Setelah kepergian Airin dan Sintia, tersisa lah mommy yang sedang memeluk baby yang tertidur di pangkuannya, sedangkan aunty Osi dan aunty Chu diam mencerna obrolan yang keluar dari mulut baby.
"Jane, apa kamu benar-benar akan mengabulkan permintaan baby?" Aunty Chu.
"Tentu unn, lagian sekalian hitung-hitung membantu mereka dan menambah pahala unn. Toh tidak akan rugi unn,
bahkan yang akan dikeluarkan tidak akan melebihi 2% dari pendapatan dari perusahaanku unn. Lagian yang minta juga baby, unn, selagi aku mommynya mampu, akan aku lakukan unn. Demi kebahagiaan baby." Mommy.
"Unnie, jangan meremehkan mommy baby, unn. mommy baby, orang kaya, usahanya banyak di berbagai bidang, jadi anggap saja kalau yang diminta baby adalah salah satu jalan untuk mengurangi uang mommy baby dan sebagai pahala. Ya, sekalipun yang dikeluarkan sama sekali tidak berpengaruh pada kekayaan mommy baby." Aunty Osi.
"Ah ya, unnie lupa kalau mommy baby, ini adalah miliarder, yang hartanya tidak akan habis-habis. Hanya saja apa sebegitu dewasanya baby? Disaat anak-anak lain meminta berbagai macam kado, bahkan liburan keluar negeri, sedangkan baby, meminta hal yang bahkan orang dewasa saja berpikir-pikir untuk melakukan hal itu." Aunty Chu.
"Entahlah unn, yang jelas baby, benar-benar berhasil membuat diriku sadar akan keadaan. Terkadang unn, aku merasa insecure dengan jalan pikiran baby, yang lebih dewasa di bandingkan aku sendiri yang notabennya adalah mommynya." Mommy.
"Benar unn, aku pun begitu unn. Secara pikirannya benar-benar di luar nalar anak seusianya, bahkan sulit dijangkau orang dewasa." Aunty Osi.
"Tetapi, apa pun yang diminta baby, selama itu baik dan bisa aku penuhi, aku akan berikan unn, Rose." Mommy, sambil mencium bibir baby yang sudah terlelap.
"Unnie dan rose menginap lah hari sudah gelap, tidak baik pulang malam. Istirahat lah di mansion." Mommy.
"Iya, unnie dan Rose akan menginap malam ini di mansion. Kami izin istirahat, kamu pun istirahat lah, kasihan
baby, tidur dengan posisi seperti itu." Aunty Chu.
"Iya unn, aku dan baby, izin istirahat unn. Selamat malam unn, Rose." Mommy, sambil berjalan meninggalkan ruang TV.
"Selamat malam." Aunty Chu dan aunty Osi.
***
Sampai lah mommy, di kamarnya dan baby, dan meletak kan baby dengan sangat pelan. Setelahnya dia berjalan menuju balkon kamar meninggalkan baby dengan dikelilingi bantal guling di sisi tempat tidur.
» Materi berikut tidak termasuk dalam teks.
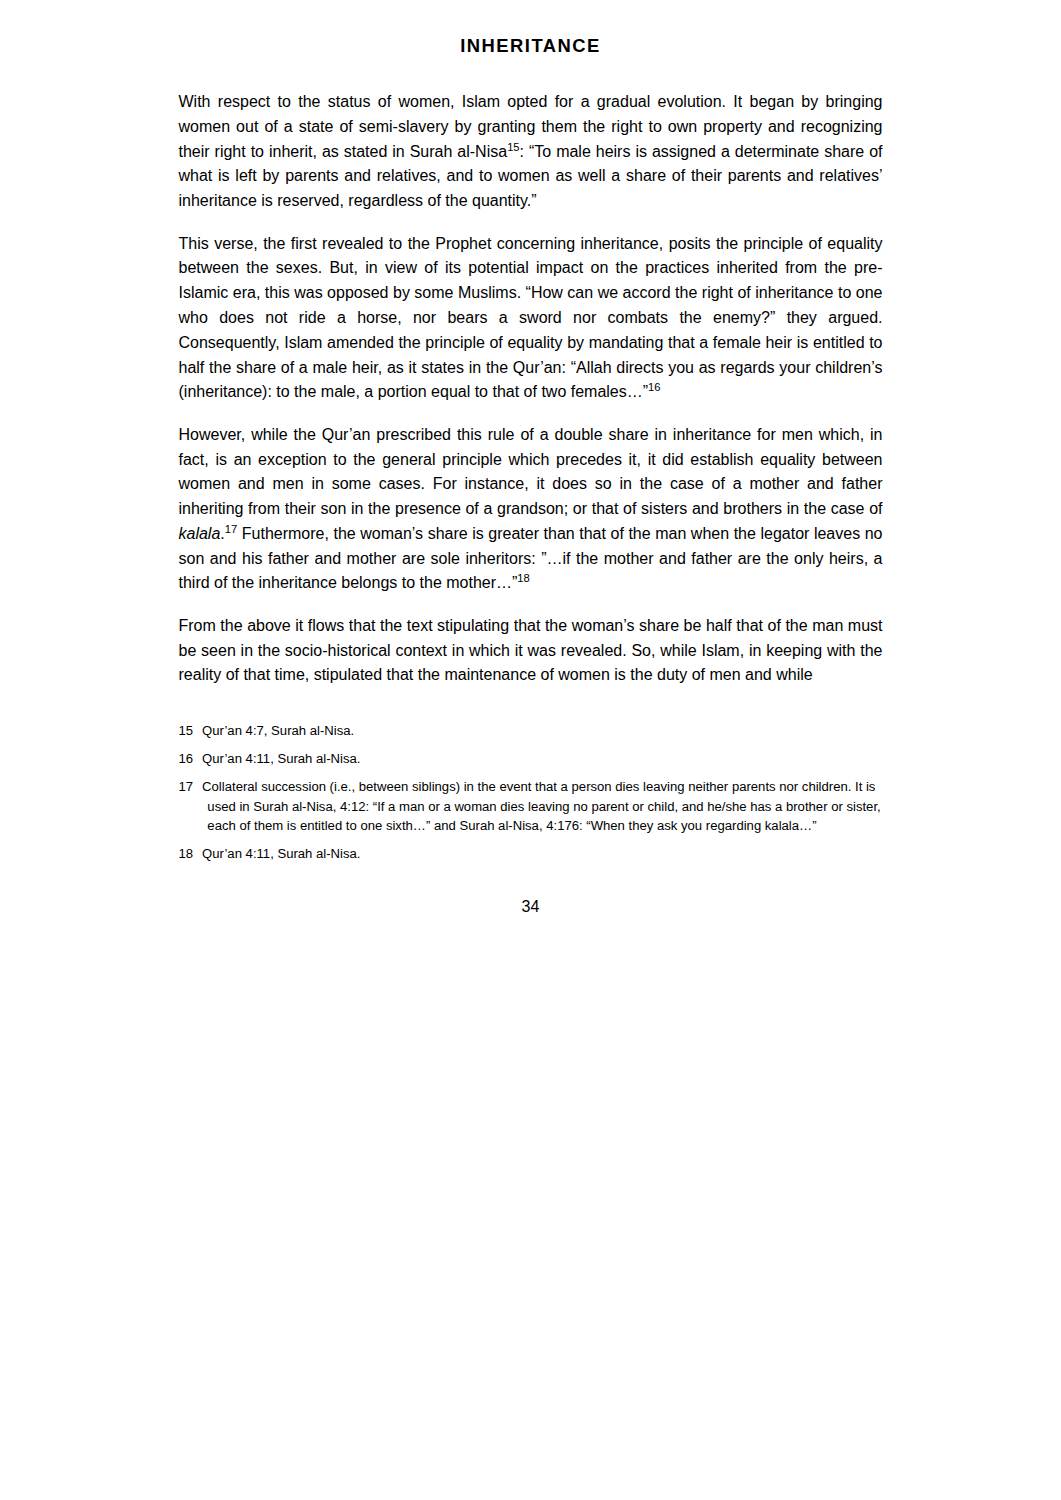INHERITANCE
With respect to the status of women, Islam opted for a gradual evolution. It began by bringing women out of a state of semi-slavery by granting them the right to own property and recognizing their right to inherit, as stated in Surah al-Nisa15: “To male heirs is assigned a determinate share of what is left by parents and relatives, and to women as well a share of their parents and relatives’ inheritance is reserved, regardless of the quantity.”
This verse, the first revealed to the Prophet concerning inheritance, posits the principle of equality between the sexes. But, in view of its potential impact on the practices inherited from the pre-Islamic era, this was opposed by some Muslims. “How can we accord the right of inheritance to one who does not ride a horse, nor bears a sword nor combats the enemy?” they argued. Consequently, Islam amended the principle of equality by mandating that a female heir is entitled to half the share of a male heir, as it states in the Qur’an: “Allah directs you as regards your children’s (inheritance): to the male, a portion equal to that of two females…”16
However, while the Qur’an prescribed this rule of a double share in inheritance for men which, in fact, is an exception to the general principle which precedes it, it did establish equality between women and men in some cases. For instance, it does so in the case of a mother and father inheriting from their son in the presence of a grandson; or that of sisters and brothers in the case of kalala.17 Futhermore, the woman’s share is greater than that of the man when the legator leaves no son and his father and mother are sole inheritors: ”…if the mother and father are the only heirs, a third of the inheritance belongs to the mother…”18
From the above it flows that the text stipulating that the woman’s share be half that of the man must be seen in the socio-historical context in which it was revealed. So, while Islam, in keeping with the reality of that time, stipulated that the maintenance of women is the duty of men and while
15 Qur’an 4:7, Surah al-Nisa.
16 Qur’an 4:11, Surah al-Nisa.
17 Collateral succession (i.e., between siblings) in the event that a person dies leaving neither parents nor children. It is used in Surah al-Nisa, 4:12: “If a man or a woman dies leaving no parent or child, and he/she has a brother or sister, each of them is entitled to one sixth…” and Surah al-Nisa, 4:176: “When they ask you regarding kalala…”
18 Qur’an 4:11, Surah al-Nisa.
34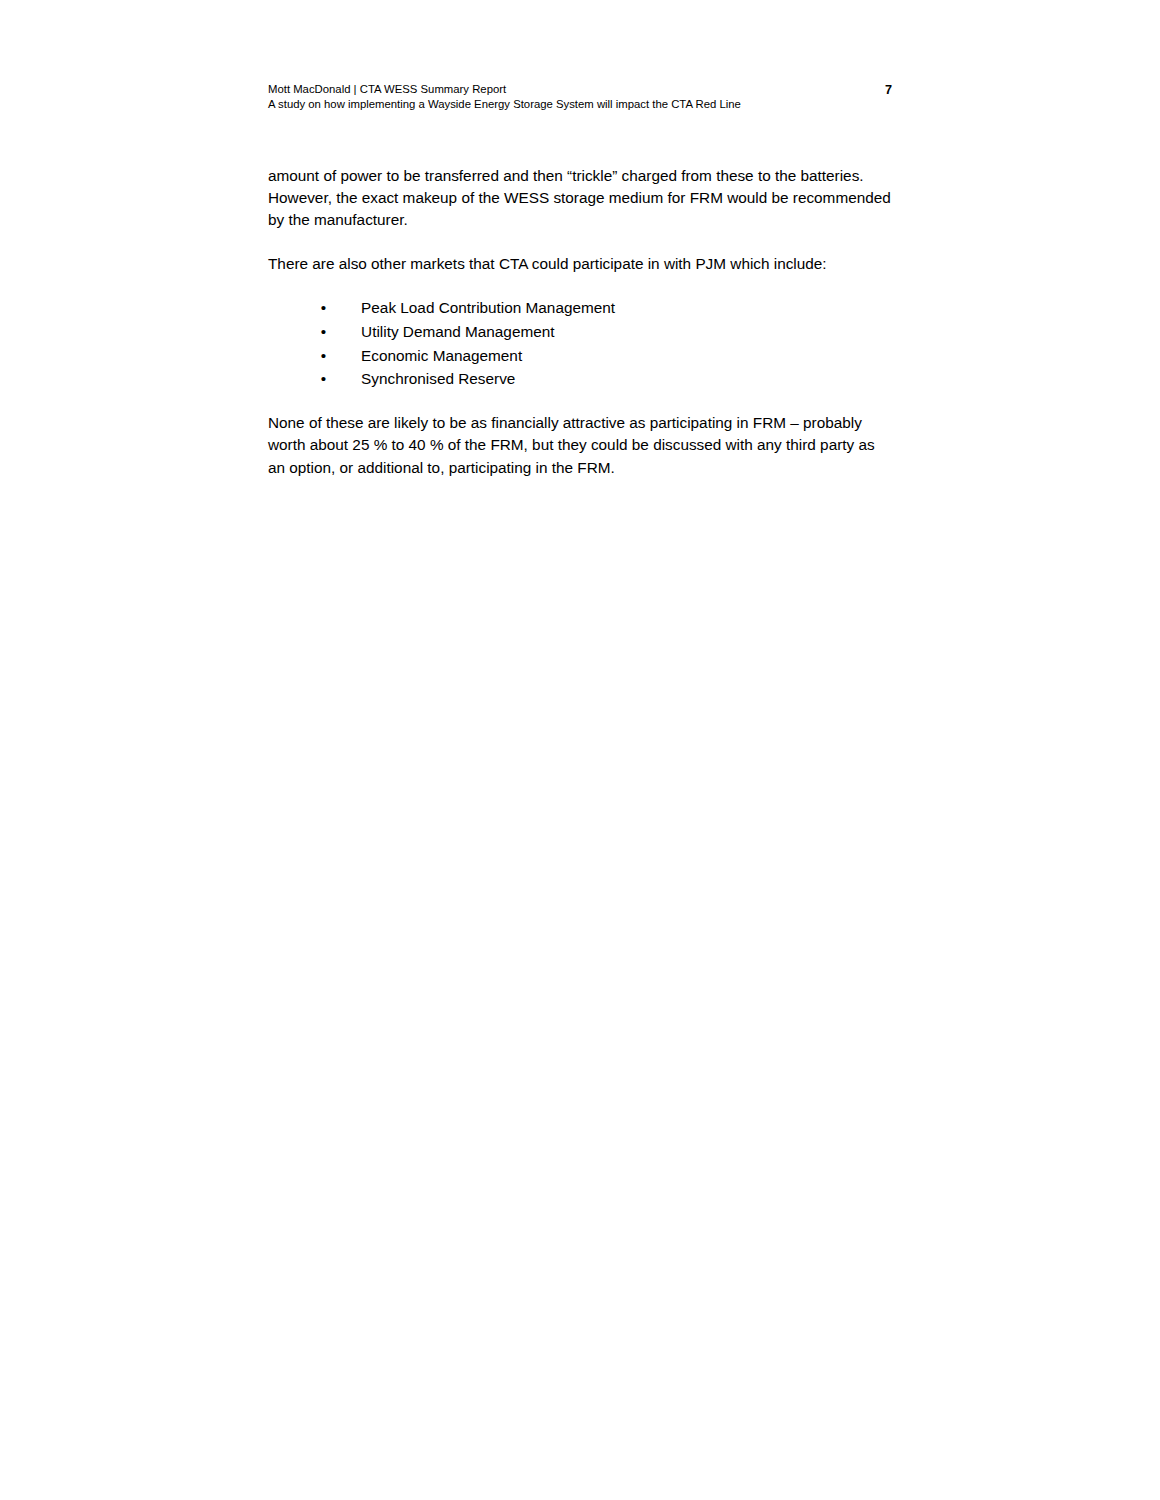Mott MacDonald | CTA WESS Summary Report
A study on how implementing a Wayside Energy Storage System will impact the CTA Red Line
7
amount of power to be transferred and then “trickle” charged from these to the batteries. However, the exact makeup of the WESS storage medium for FRM would be recommended by the manufacturer.
There are also other markets that CTA could participate in with PJM which include:
Peak Load Contribution Management
Utility Demand Management
Economic Management
Synchronised Reserve
None of these are likely to be as financially attractive as participating in FRM – probably worth about 25 % to 40 % of the FRM, but they could be discussed with any third party as an option, or additional to, participating in the FRM.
Saat ini perempuan bermata kucing itu sedang menatap langit malam yang cerah dengan taburan banyak bintang, tak lupa bulan yang indah pun ikut menemani.
Apa Kabar sayang? Kamu tahu bulan depan baby akan genap berusia 8 tahun, dan tak terasa juga dengan kepergian mu yang juga sudah 5 tahun lamanya. Sayang, apa kamu bisa melihatku dari sana. Aku benar-benar merindukanmu. Aku rindu suaramu, pelukanmu, senyummu, tawamu, aku rindu semua hal yang ada pada dirimu. Sayang, tidak bisakah kamu memelukku sebentar saja untuk saat ini. Aku mencintaimu sayang, aku mencintaimu. Batin mommy, meneteskan air mata hingga mengenai besi pembatas balkon dengan lantai bawah.
"Eugh ... Mommy." Suara baby, yang meraba-raba tempat tidur untuk mencari keberadaan mommynya.
Mendengar suara anaknya yang mencari dirinya. Wanita bermata kucing itu buru-buru berjalan masuk ke kamar, menutup pintu balkon dan masuk kedalam selimut yang sama dengan baby. Membenarkan kepala baby di letakkan di dadanya, tangan kanannya mengusap punggung sang anak dan tangan kirinya menopang tubuh baby.
"Mommy di sini sayang. Mommy mencintai baby, selamat malam sayang, tidur yang nyenyak. Baby, adalah segalanya untuk mommy." Mommy, sambil mencium kepala baby. Tidak lama dari itu, mommy pun ikut tertidur.